12. After going through the judgments cited by the parties, I am of the view that the recent decision of the Supreme Court in case of Shree Bhagwati Roller Flour Mills [1998] 108 STC 157, is relevant on the point of rectification of error where the apex Court has held that the Tribunal had no jurisdiction to revise the order on disputed question of law. The decision in case of Modi Industries Limited [1977] 40 STC 73 (SC), is mainly on the point of operation of the amending Act.
13. I have also gone through the review/revised order (annexure F) passed by respondent No. 1 on March 3, 1992 and in his judgment the decision was reviewed for not correcting any error apparent on the face of record but on the basis of the decisions of Board of Revenue referred to in this order on the question of grant of set-off, which was purely a point of law.
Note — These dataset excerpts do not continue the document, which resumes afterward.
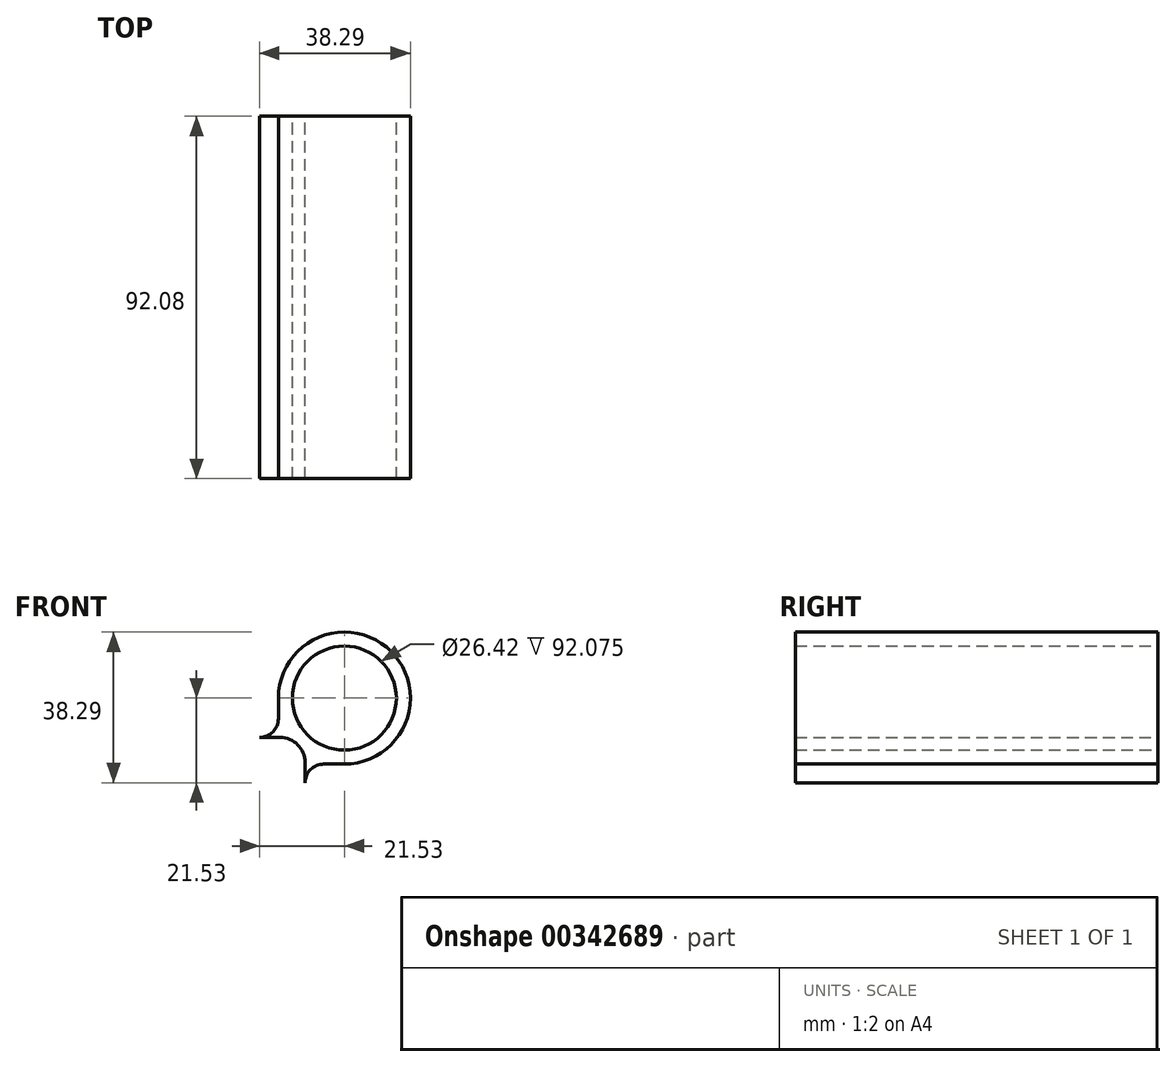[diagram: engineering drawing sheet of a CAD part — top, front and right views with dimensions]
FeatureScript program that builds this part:
annotation { "Feature Type Name" : "Feature", "Feature Type Description" : "" }
export const myFeature = defineFeature(function(context is Context, id is Id, definition is map)
    precondition{}
    {
        {
            var Q0;
            Q0=qCreatedBy(makeId("Front.planeOp"),FACE);
            var sketch = newSketch(context, id + "F0", { "sketchPlane" : qUnion([Q0])});
            skArc(sketch, "E0", {"start": v(0, -16.76) * mm, "mid": v(11.85, 11.85) * mm, "end": v(-16.76, 0) * mm});
            skPoint(sketch, "E1.visualSharp", {"position": v(-10, -10) * mm});
            skArc(sketch, "E1.filletArc", {"start": v(-10, -16.34) * mm, "mid": v(-11.85, -11.85) * mm, "end": v(-16.34, -10) * mm});
            skPoint(sketch, "E2.visualSharp", {"position": v(-14.76, -14.76) * mm});
            skLineSegment(sketch, "E3", {"start": v(-11.85, -11.85) * mm, "end": v(-11.85, -11.85) * mm});
            skLineSegment(sketch, "E4", {"start": v(-16.76, 0) * mm, "end": v(-16.76, -5.23) * mm});
            skArc(sketch, "E5.filletArc", {"start": v(-21.53, -10) * mm, "mid": v(-18.16, -8.6) * mm, "end": v(-16.76, -5.23) * mm});
            skArc(sketch, "E6.MirrorCS", {"start": v(-10, -21.53) * mm, "mid": v(-8.6, -18.16) * mm, "end": v(-5.23, -16.76) * mm});
            skLineSegment(sketch, "E7.MirrorCS", {"start": v(0, -16.76) * mm, "end": v(-5.23, -16.76) * mm});
            skLineSegment(sketch, "E8", {"start": v(-16.34, -10) * mm, "end": v(-21.53, -10) * mm});
            skLineSegment(sketch, "E9", {"start": v(-10, -16.34) * mm, "end": v(-10, -21.53) * mm});
            skCircle(sketch, "E10", {"center": v(0, 0) * mm, "radius": 13.2 * mm});
            skSolve(sketch);
        }
        {
            var Q0;
            Q0=makeQuery(id+"F0.imprint","IMPRINT",FACE,{"disambiguationData":[TD([[makeQuery(id+"F0.imprint","IMPRINT",EDGE,{"derivedFrom":sQuery(id+"F0.wireOp",EDGE,"E0")}),1.0]])]});
            extrude(context, id + "F1", {"entities" : qUnion([Q0]), "depth" : 92.07 * mm});
        }
    });
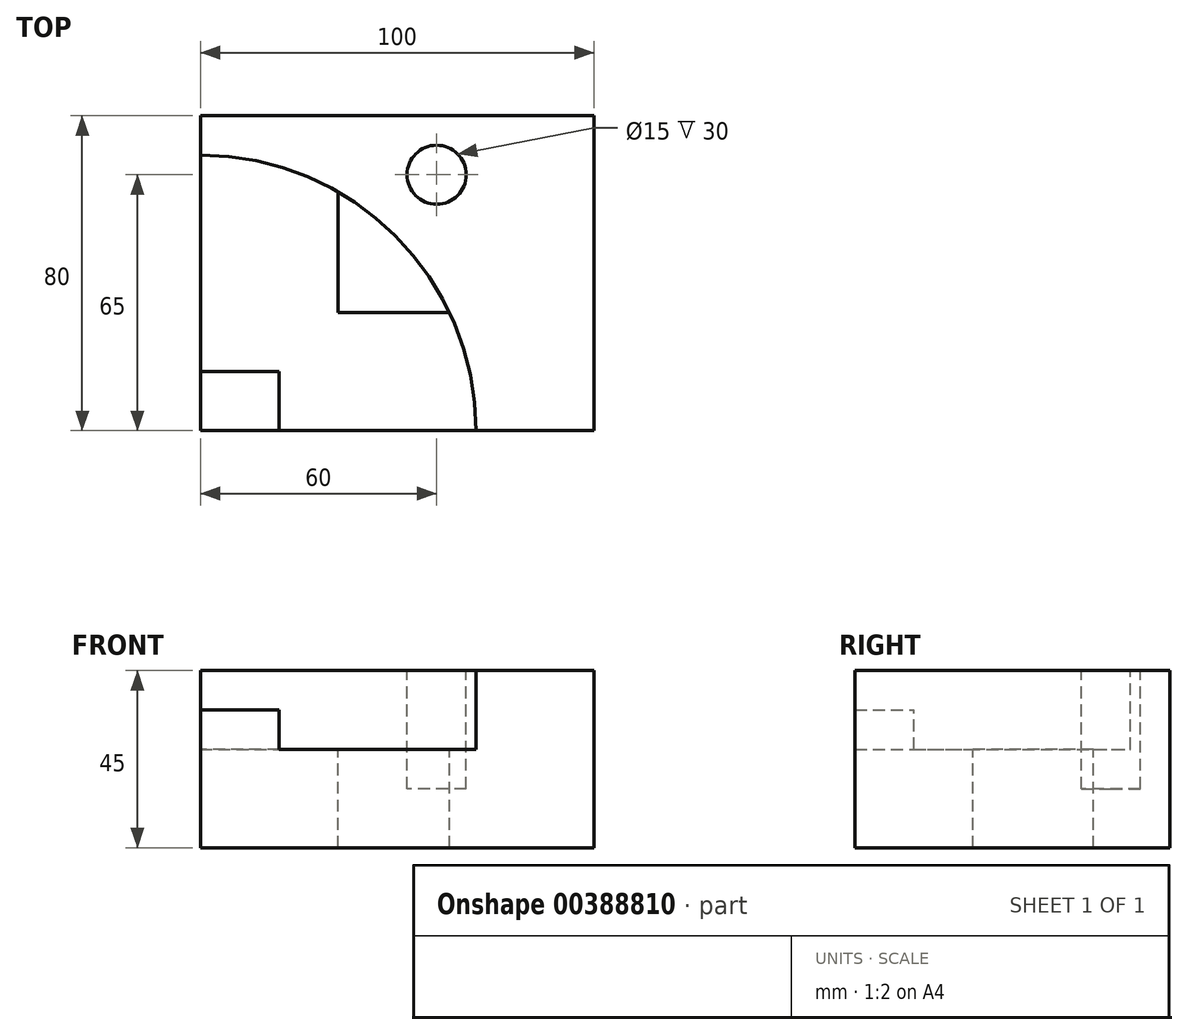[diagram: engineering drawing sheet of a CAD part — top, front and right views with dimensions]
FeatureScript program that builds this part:
annotation { "Feature Type Name" : "Feature", "Feature Type Description" : "" }
export const myFeature = defineFeature(function(context is Context, id is Id, definition is map)
    precondition{}
    {
        {
            var Q0;
            Q0=qCreatedBy(makeId("Front.planeOp"),FACE);
            var sketch = newSketch(context, id + "F0", { "sketchPlane" : qUnion([Q0])});
            skLineSegment(sketch, "E0.bottom", {"start": v(0, 0) * mm, "end": v(-100, 0) * mm});
            skLineSegment(sketch, "E0.top", {"start": v(0, 45) * mm, "end": v(-100, 45) * mm});
            skLineSegment(sketch, "E0.left", {"start": v(0, 0) * mm, "end": v(0, 45) * mm});
            skLineSegment(sketch, "E0.right", {"start": v(-100, 0) * mm, "end": v(-100, 45) * mm});
            skSolve(sketch);
        }
        {
            var Q0;
            Q0=makeQuery(id+"F0.imprint","IMPRINT",FACE,{"disambiguationData":[TD([[makeQuery(id+"F0.imprint","IMPRINT",EDGE,{"derivedFrom":sQuery(id+"F0.wireOp",EDGE,"E0.bottom")}),-1.0]])]});
            extrude(context, id + "F1", {"entities" : qUnion([Q0]), "depth" : 80 * mm});
        }
        {
            var Q0;
            Q0=makeQuery(id+"F1.opExtrude","SWEPT_FACE",FACE,{"disambiguationData":[OSD([sQuery(id+"F0.wireOp",EDGE,"E0.top")])]});
            var sketch = newSketch(context, id + "F2", { "sketchPlane" : qUnion([Q0])});
            skLineSegment(sketch, "E1", {"start": v(-100, 0) * mm, "end": v(-40, 0) * mm});
            skLineSegment(sketch, "E2", {"start": v(-40, 0) * mm, "end": v(-40, -15) * mm});
            skCircle(sketch, "E3", {"center": v(-40, -15) * mm, "radius": 7.5 * mm});
            skSolve(sketch);
        }
        {
            var Q0;
            Q0=makeQuery(id+"F2.imprint","IMPRINT",FACE,{"disambiguationData":[TD([[makeQuery(id+"F2.imprint","IMPRINT",EDGE,{"derivedFrom":sQuery(id+"F2.wireOp",EDGE,"E3")}),1.0]])]});
            extrude(context, id + "F3", {"entities" : qUnion([Q0]), "operationType" : NewBodyOperationType.REMOVE, "oppositeDirection" : true, "depth" : 30 * mm});
        }
        {
            var Q0;
            Q0=makeQuery(id+"F1.opExtrude","SWEPT_FACE",FACE,{"disambiguationData":[OSD([sQuery(id+"F0.wireOp",EDGE,"E0.top")])]});
            var sketch = newSketch(context, id + "F4", { "sketchPlane" : qUnion([Q0])});
            skCircle(sketch, "E4", {"center": v(-100, -80) * mm, "radius": 70 * mm});
            skLineSegment(sketch, "E5.bottom", {"start": v(-100, -80) * mm, "end": v(-80, -80) * mm});
            skLineSegment(sketch, "E5.top", {"start": v(-100, -65) * mm, "end": v(-80, -65) * mm});
            skLineSegment(sketch, "E5.left", {"start": v(-100, -80) * mm, "end": v(-100, -65) * mm});
            skLineSegment(sketch, "E5.right", {"start": v(-80, -80) * mm, "end": v(-80, -65) * mm});
            skLineSegment(sketch, "E6", {"start": v(-57.37, -50) * mm, "end": v(-36.75, -50) * mm});
            skLineSegment(sketch, "E7", {"start": v(-65, -49.37) * mm, "end": v(-65, -19.38) * mm});
            skLineSegment(sketch, "E8", {"start": v(-65, -49.37) * mm, "end": v(-65, -50) * mm});
            skLineSegment(sketch, "E9", {"start": v(-65, -50) * mm, "end": v(-57.37, -50) * mm});
            skSolve(sketch);
        }
        {
            var Q0;
            {var subQ1=sQuery(id+"F4.wireOp",EDGE,"E6");Q0=makeQuery(id+"F4.imprint","IMPRINT",FACE,{"disambiguationData":[TD([[makeQuery(id+"F4.imprint","IMPRINT",EDGE,{"derivedFrom":subQ1}),1.0]])]});}
            extrude(context, id + "F5", {"entities" : qUnion([Q0]), "operationType" : NewBodyOperationType.REMOVE, "endBound" : BoundingType.THROUGH_ALL, "oppositeDirection" : true, "depth" : 25 * mm});
        }
        {
            var Q0;
            {var subQ8=sQuery(id+"F4.wireOp",EDGE,"E5.top");Q0=makeQuery(id+"F4.imprint","IMPRINT",FACE,{"disambiguationData":[TD([[makeQuery(id+"F4.imprint","IMPRINT",EDGE,{"derivedFrom":subQ8}),1.0]])]});}
            extrude(context, id + "F6", {"entities" : qUnion([Q0]), "operationType" : NewBodyOperationType.REMOVE, "oppositeDirection" : true, "depth" : 20 * mm});
        }
        {
            var Q0;
            Q0=makeQuery(id+"F4.imprint","IMPRINT",FACE,{"disambiguationData":[TD([[makeQuery(id+"F4.imprint","IMPRINT",EDGE,{"derivedFrom":sQuery(id+"F4.wireOp",EDGE,"E5.bottom")}),-1.0]])]});
            extrude(context, id + "F7", {"entities" : qUnion([Q0]), "operationType" : NewBodyOperationType.REMOVE, "oppositeDirection" : true, "depth" : 10 * mm});
        }
    });
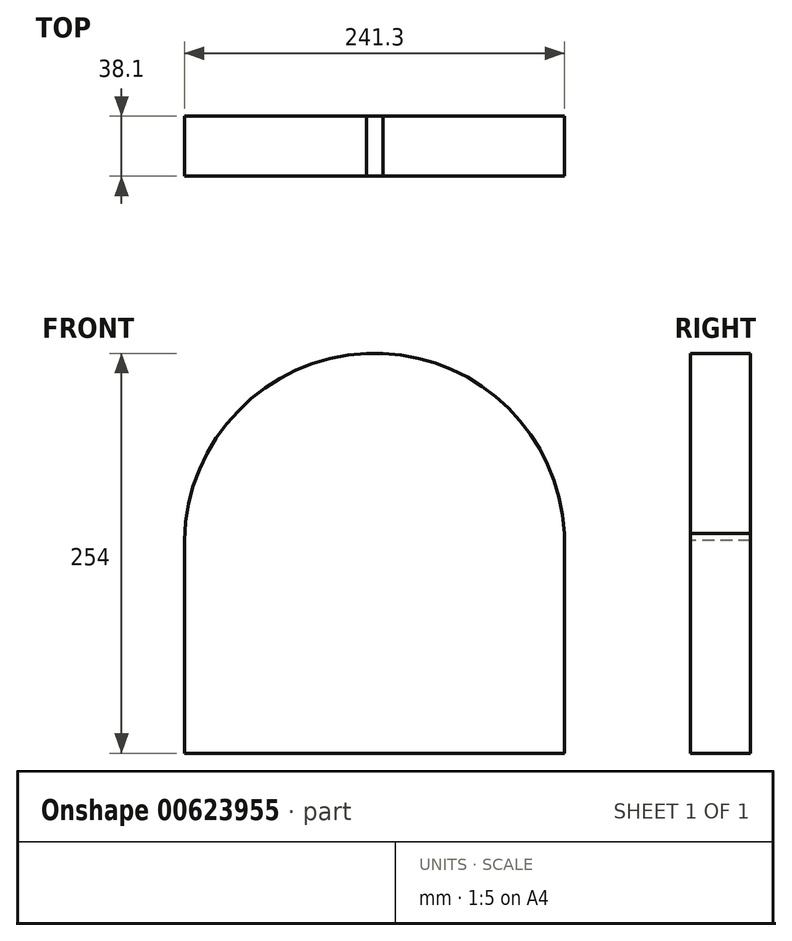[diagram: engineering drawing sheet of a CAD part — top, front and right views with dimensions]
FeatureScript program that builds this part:
annotation { "Feature Type Name" : "Feature", "Feature Type Description" : "" }
export const myFeature = defineFeature(function(context is Context, id is Id, definition is map)
    precondition{}
    {
        {
            var Q0;
            Q0=qCreatedBy(makeId("Top.planeOp"),FACE);
            var sketch = newSketch(context, id + "F0", { "sketchPlane" : qUnion([Q0])});
            skLineSegment(sketch, "E0.bottom", {"start": v(-110.6, -148.13) * mm, "end": v(130.7, -148.13) * mm});
            skLineSegment(sketch, "E0.top", {"start": v(-110.6, -110.03) * mm, "end": v(130.7, -110.03) * mm});
            skLineSegment(sketch, "E0.left", {"start": v(-110.6, -148.13) * mm, "end": v(-110.6, -110.03) * mm});
            skLineSegment(sketch, "E0.right", {"start": v(130.7, -148.13) * mm, "end": v(130.7, -110.03) * mm});
            skSolve(sketch);
        }
        {
            var Q0;
            Q0=makeQuery(id+"F0.imprint","IMPRINT",FACE,{"disambiguationData":[TD([[makeQuery(id+"F0.imprint","IMPRINT",EDGE,{"derivedFrom":sQuery(id+"F0.wireOp",EDGE,"E0.bottom")}),1.0]])]});
            extrude(context, id + "F1", {"entities" : qUnion([Q0]), "depth" : 254 * mm, "offsetDistance" : 25.4 * mm});
        }
        {
            var Q0;
            Q0=makeQuery(id+"F1.opExtrude","SWEPT_FACE",FACE,{"disambiguationData":[OSD([sQuery(id+"F0.wireOp",EDGE,"E0.bottom")])]});
            var sketch = newSketch(context, id + "F2", { "sketchPlane" : qUnion([Q0])});
            skArc(sketch, "E1", {"start": v(130.7, 127) * mm, "mid": v(12.44, 254.09) * mm, "end": v(-110.6, 131.6) * mm});
            skSolve(sketch);
        }
        {
            var Q0;
            {var subQ0=sQuery(id+"F2.wireOp",EDGE,"E1");var subQ1=sQuery(id+"F0.wireOp",EDGE,"E0.bottom");var subQ4=makeQuery(id+"F1.opExtrude","CAP_EDGE",EDGE,{"disambiguationData":[OSD([subQ1])],"isStart":false});var subQ5=makeQuery(id+"F2.imprint","INTERSECT",VERTEX,{"disambiguationData":[OD(0.0)],"derivedFrom":[subQ4,subQ0]});Q0=makeQuery(id+"F2.imprint","IMPRINT",FACE,{"disambiguationData":[TD([[makeQuery(id+"F2.imprint","IMPRINT",EDGE,{"disambiguationData":[TD([[subQ5,1.0]])],"derivedFrom":subQ0}),-1.0]])]});}
            var Q1;
            {var subQ0=sQuery(id+"F2.wireOp",EDGE,"E1");var subQ1=sQuery(id+"F0.wireOp",EDGE,"E0.bottom");var subQ2=makeQuery(id+"F1.opExtrude","CAP_EDGE",EDGE,{"disambiguationData":[OSD([subQ1])],"isStart":false});var subQ3=makeQuery(id+"F2.imprint","INTERSECT",VERTEX,{"disambiguationData":[OD(1.0)],"derivedFrom":[subQ2,subQ0]});Q1=makeQuery(id+"F2.imprint","IMPRINT",FACE,{"disambiguationData":[TD([[makeQuery(id+"F2.imprint","IMPRINT",EDGE,{"disambiguationData":[TD([[subQ3,-1.0]])],"derivedFrom":subQ0}),-1.0]])]});}
            extrude(context, id + "F3", {"entities" : qUnion([Q0, Q1]), "operationType" : NewBodyOperationType.REMOVE, "oppositeDirection" : true, "depth" : 38.1 * mm, "offsetDistance" : 25.4 * mm});
        }
    });
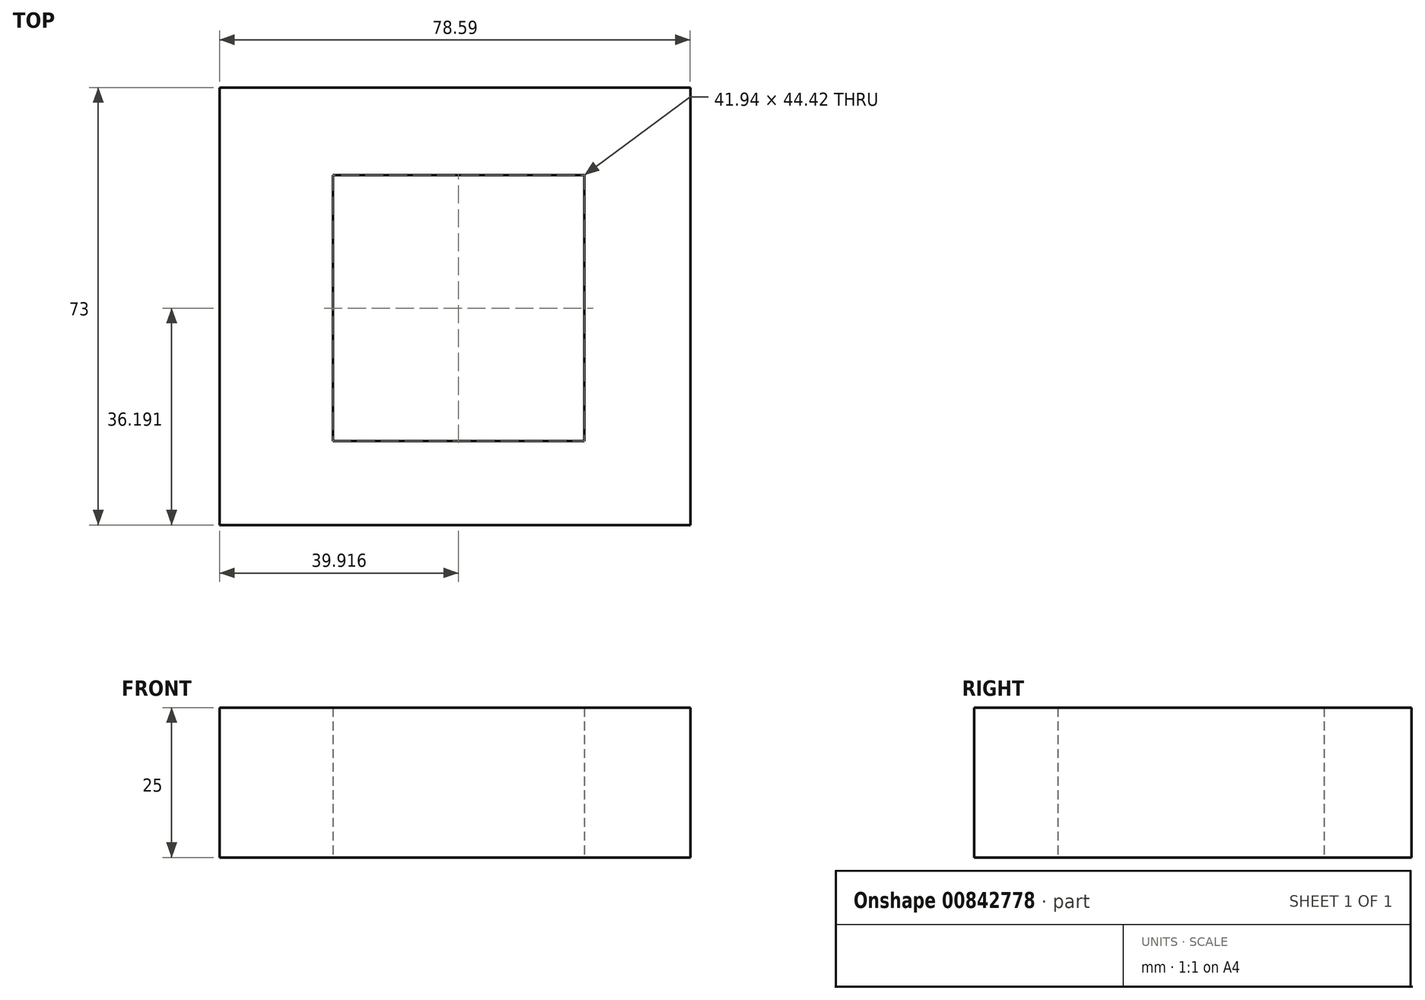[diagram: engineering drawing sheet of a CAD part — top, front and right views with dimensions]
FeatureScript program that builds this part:
annotation { "Feature Type Name" : "Feature", "Feature Type Description" : "" }
export const myFeature = defineFeature(function(context is Context, id is Id, definition is map)
    precondition{}
    {
        {
            var Q0;
            Q0=qCreatedBy(makeId("Top.planeOp"),FACE);
            var sketch = newSketch(context, id + "F0", { "sketchPlane" : qUnion([Q0])});
            skLineSegment(sketch, "E0", {"start": v(-38.99, 35.1) * mm, "end": v(36.81, 35.1) * mm});
            skLineSegment(sketch, "E1", {"start": v(36.81, 35.1) * mm, "end": v(36.81, -37.9) * mm});
            skLineSegment(sketch, "E2", {"start": v(36.81, -37.9) * mm, "end": v(-41.78, -37.9) * mm});
            skLineSegment(sketch, "E3", {"start": v(-41.78, -37.9) * mm, "end": v(-41.78, 35.1) * mm});
            skLineSegment(sketch, "E4", {"start": v(-41.78, 35.1) * mm, "end": v(-38.99, 35.1) * mm});
            skLineSegment(sketch, "E5", {"start": v(36.81, -37.9) * mm, "end": v(19.1, -23.92) * mm});
            skLineSegment(sketch, "E6", {"start": v(19.1, -23.92) * mm, "end": v(-22.83, -23.92) * mm});
            skLineSegment(sketch, "E7", {"start": v(-22.83, -23.92) * mm, "end": v(-41.78, -37.9) * mm});
            skLineSegment(sketch, "E8", {"start": v(-22.83, -23.92) * mm, "end": v(-22.83, 20.5) * mm});
            skLineSegment(sketch, "E9", {"start": v(-22.83, 20.5) * mm, "end": v(-41.78, 35.1) * mm});
            skLineSegment(sketch, "E10", {"start": v(-22.83, 20.5) * mm, "end": v(19.1, 20.5) * mm});
            skLineSegment(sketch, "E11", {"start": v(19.1, 20.5) * mm, "end": v(36.81, 35.1) * mm});
            skLineSegment(sketch, "E12", {"start": v(19.1, -23.92) * mm, "end": v(19.1, 20.5) * mm});
            skCircle(sketch, "E13", {"center": v(0, 0) * mm, "radius": 6.94 * mm});
            skSolve(sketch);
        }
        {
            var Q0;
            Q0 = qSketchRegion(id + "F0", true);
            extrude(context, id + "F1", {"entities" : qUnion([Q0]), "depth" : 25 * mm, "offsetDistance" : 25 * mm});
        }
    });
The earlier order was reviewed on merits and a set-off which was granted at 2.5 per cent was withdrawn and set-off at 2 per cent was allowed. On the basis of the aforesaid decisions of the apex Court, in case of Shree Bhagwati Roller Flour Mills [1998] 108 STC 157 the respondent No. 1, Additional Commissioner, could not exercise its power of rectification Under Section 45 and cannot reverse his decision on merits. The conclusion, arrived at by the Additional Commissioner in his earlier order was on the basis of the division Bench decision of the Board of Revenue and the same could not be said to be “an error apparent on the face of record” arising or occurring from an accidental slip or omission. The action of the Additional Commissioner amounted to a rehearing of the revision which according to me is not permissible Under Section 45 of the State Sales Tax Act.
14. Section 45 of the State Sales Tax Act provides for rectification of mistakes and that is clearly when the mistake is apparent from the face of the record and not a mistake on merit. Under the garb of this provision, the decision on merits cannot be reviewed. In view of the specific provision in Sub-section (5) of Section 39 of the State Sales Tax Act that the Commissioner may file an appeal before the Tribunal within a period of two years from the date of such order, it cannot be said that the Additional Commissioner had no remedy except to review his order. Remedy Under Section 39(5) was available to the Commissioner to file an appeal before the Tribunal against the order of Additional Commissioner and that too within a period of two years from the date of such order. Admittedly in this case the mistake has come to the notice of the Additional Commissioner on January 10, 1992 within a period of 90 days of the passing of the order on October 25, 1991. In view of the aforesaid factual and legal position under the specific provision in Section 39(5) the impugned order dated March 3, 1992 is held to be without jurisdiction and accordingly it is liable to be quashed.
15. In the result, the petition is allowed and the impugned order dated March 3, 1992 (annexure F) is hereby quashed with no order as to costs. Security amount, if any, shall be refunded to the petitioner after due verification.